UNFPA May Get Obama Administration Funding, But Overpopulation Still Mythical

International   |   Steven Ertelt   |   Feb 24, 2009   |   9:00AM   |   WASHINGTON, DC

UNFPA May Get Obama Administration Funding, But Overpopulation Still Mythical

by Nicholas Eberstadt
February 24, 2009

LifeNews.com Note: Nicholas Eberstadt is the Henry Wendt Scholar in Political Economy at the American Enterprise Institute. He is a respected scholar on global population issues.

President Barack Obama has ended the ban on federal funds imposed by the Bush administration on groups that promote or perform abortions abroad and on the United Nations Population Fund.

He must take this opportunity to put pressure on the UNFPA to concentrate on the health of women and babies and to stop wasting money assaulting the poor with wrong-headed population-control schemes.

“Continued rapid population growth poses a bigger threat to poverty reduction in most countries than HIV/AIDS," the UNFPA said in a hysterical statement on World Population Day, last July. This is plain wrong: It is not human numbers that cause poverty, but bad economic policies, laws and institutions.

The densely-populated Netherlands and Japan are prosperous but poor in resources, while much of impoverished Africa is thinly populated but rich in resources.

The United States rose to affluence with one of the world’s highest long-term population growth rates, while now-prosperous Ireland had negative long-term rates. Clearly, neither human numbers nor natural resources are key to the modern story of global wealth and poverty.

The UNFPA talks of “women’s empowerment and gender equality" and “universal access to reproductive health" but, despite this politically correct discourse, it remains committed to its original purpose of reducing population growth: Reproductive healthcare is “the most practicable option for slowing population growth," it says, equating this with poverty, food insecurity and environmental degradation.

These fallacies hark back to the 18th century economist Thomas Robert Malthus. Like many other pressure groups and NGOs, the UNFPA continues to commit elementary analytical errors: ignoring evidence staring us in the face.

The 20th century saw human numbers quadruple to more than six billion. But food production widely outstripped population growth, average life expectancy doubled to well over 60 years, while global GDP per capita more than quintupled.

In the 1960s, alarmists such as Paul Ehrlich predicted imminent mass famine around the world. Indeed, in the last couple of years global food prices briefly shot up — maize, wheat and rice all doubled or tripled in a short time — but fell back again.

In fact, the long-term trend in real grain prices over the past century has been heading steadily downward, at an average of seven to 10 percent per decade (depending on the product).

To be sure, a horrifying number of people today still live in squalor, scourged by disease and hunger but the correct name for this is poverty, not “overpopulation." In countries where people cannot securely own property, cannot sell their produce freely and get scant protection in law, government is poverty’s handmaiden.

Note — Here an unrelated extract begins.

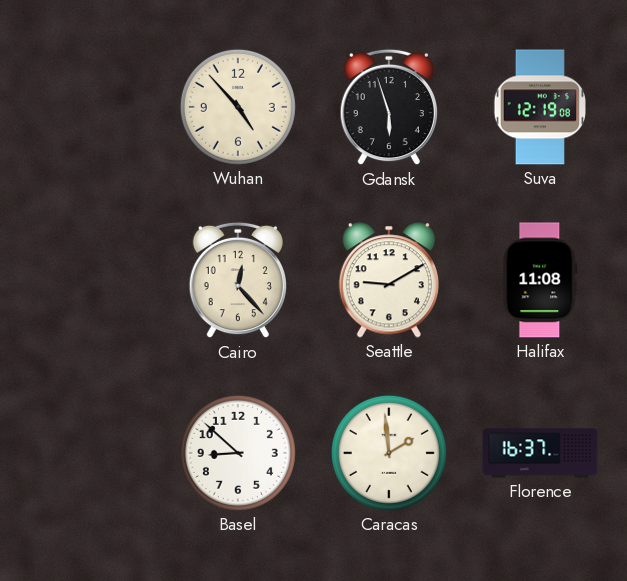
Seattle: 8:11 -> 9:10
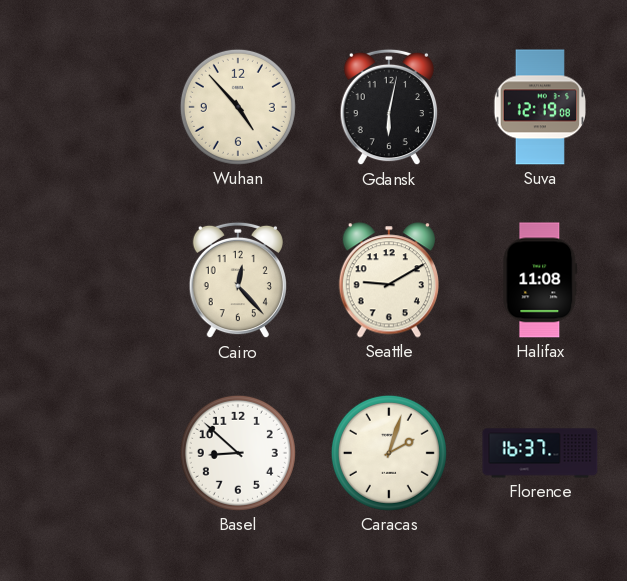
Gdansk: 5:57 -> 6:02
Caracas: 1:59 -> 2:03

Population alarmists and their allies in the United Nations are deluding themselves when they claim government intervention can reduce fertility rates and “stabilize" population. Their mantra is that education, high literacy and cheap birth control lead to lower birth rates.

Health, literacy and voluntary contraception are meritorious objectives in their own right, irrespective of any influence on population growth. But it is misleading to claim they predictably reduce birth rates.

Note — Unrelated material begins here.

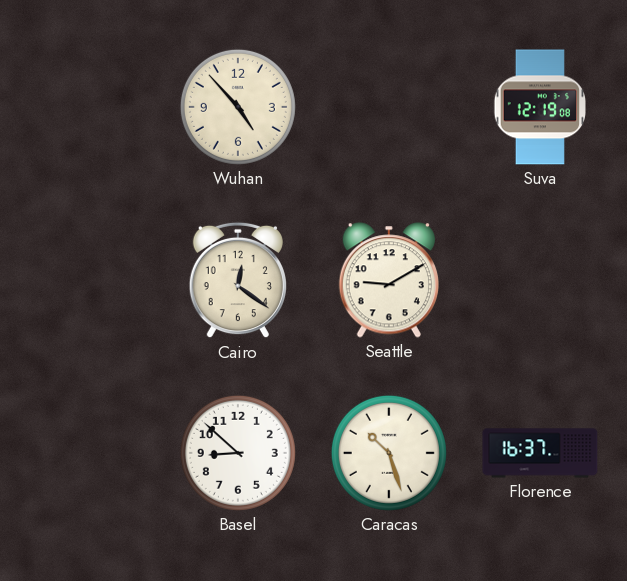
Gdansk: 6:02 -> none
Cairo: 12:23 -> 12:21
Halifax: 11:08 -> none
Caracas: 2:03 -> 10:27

Take literacy. The adult literacy rate in 2006 was about a third higher in Malawi than Morocco (54 percent vs. 40 percent), yet fertility levels in Malawi were double.

Family planning campaigns are similarly unpredictable: In 1974, Mexico started a vigorous campaign to cut population growth and got fertility levels down by 56 percent, but Brazil’s fertility level fell by 54 percent with no campaign at all, in the same quarter century.

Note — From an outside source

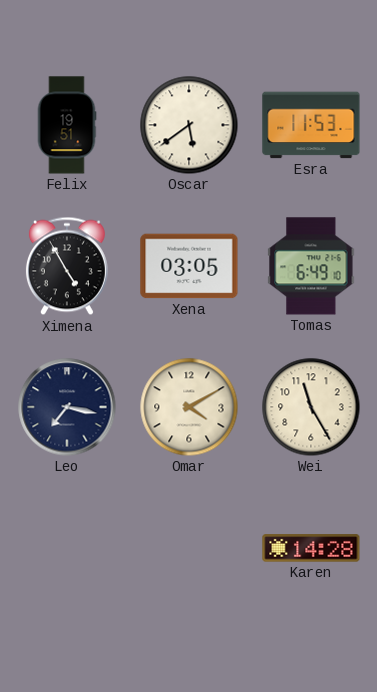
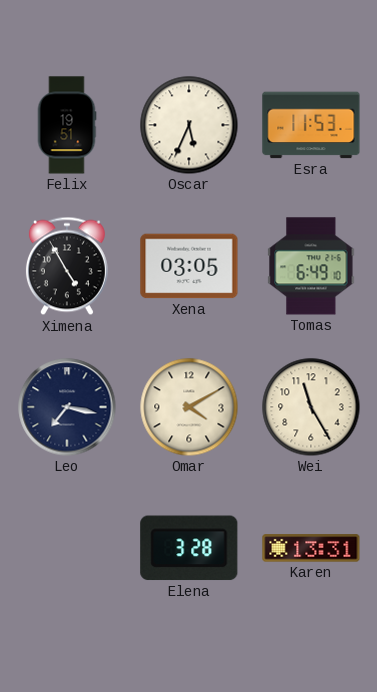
Oscar: 5:39 -> 5:34
Elena: none -> 3:28
Karen: 14:28 -> 13:31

These are not cherry-picked examples: There is simply no way of knowing in advance the impact of family-planning programs on birth rates.

It turns out that the single best international predictor of fertility levels is the number of children that women say they would like. The only proven way of curbing population growth is coercion, as in India briefly in the 1970s and in UNFPA-client China today.

There is no other assured way of accomplishing immediate and dramatic birth reductions through population policy — period.

Many organizations, including the World Health Organization (WHO) and UNICEF, already work to promote the health of women and children internationally.

Plainly, many global health threats, from maternal and neonatal deaths to diarrhea, malaria and other infectious diseases, are creations of poverty.

Only economic growth and freedom, not deceitful population programs from the UNFPA, can empower women and spare them poverty and premature death.